## What the task asks:
Copy each line below word for word and drop every image.

[Dataset extract]

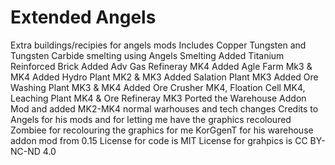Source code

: # Extended Angels
Extra buildings/recipies for angels mods
Includes Copper Tungsten and Tungsten Carbide smelting using Angels Smelting
Added Titanium Reinforced Brick
Added Adv Gas Refineray MK4
Added Agle Farm Mk3 & MK4
Added Hydro Plant MK2 & MK3
Added Salation Plant MK3
Added Ore Washing Plant MK3 & MK4
Added Ore Crusher MK4, Floation Cell MK4, Leaching Plant MK4 & Ore Refineray MK3
Ported the Warehouse Addon Mod and added MK2-MK4 normal warhouses and tech changes
Credits to Angels for his mods and for letting me have the graphics recoloured
Zombiee for recolouring the graphics for me
KorGgenT for his warehouse addon mod from 0.15
License for code is MIT
License for grahpics is CC BY-NC-ND 4.0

[/Dataset extract]

## Exercise response:
Source code

: # Extended Angels
Extra buildings/recipies for angels mods
Includes Copper Tungsten and Tungsten Carbide smelting using Angels Smelting
Added Titanium Reinforced Brick
Added Adv Gas Refineray MK4
Added Agle Farm Mk3 & MK4
Added Hydro Plant MK2 & MK3
Added Salation Plant MK3
Added Ore Washing Plant MK3 & MK4
Added Ore Crusher MK4, Floation Cell MK4, Leaching Plant MK4 & Ore Refineray MK3
Ported the Warehouse Addon Mod and added MK2-MK4 normal warhouses and tech changes
Credits to Angels for his mods and for letting me have the graphics recoloured
Zombiee for recolouring the graphics for me
KorGgenT for his warehouse addon mod from 0.15
License for code is MIT
License for grahpics is CC BY-NC-ND 4.0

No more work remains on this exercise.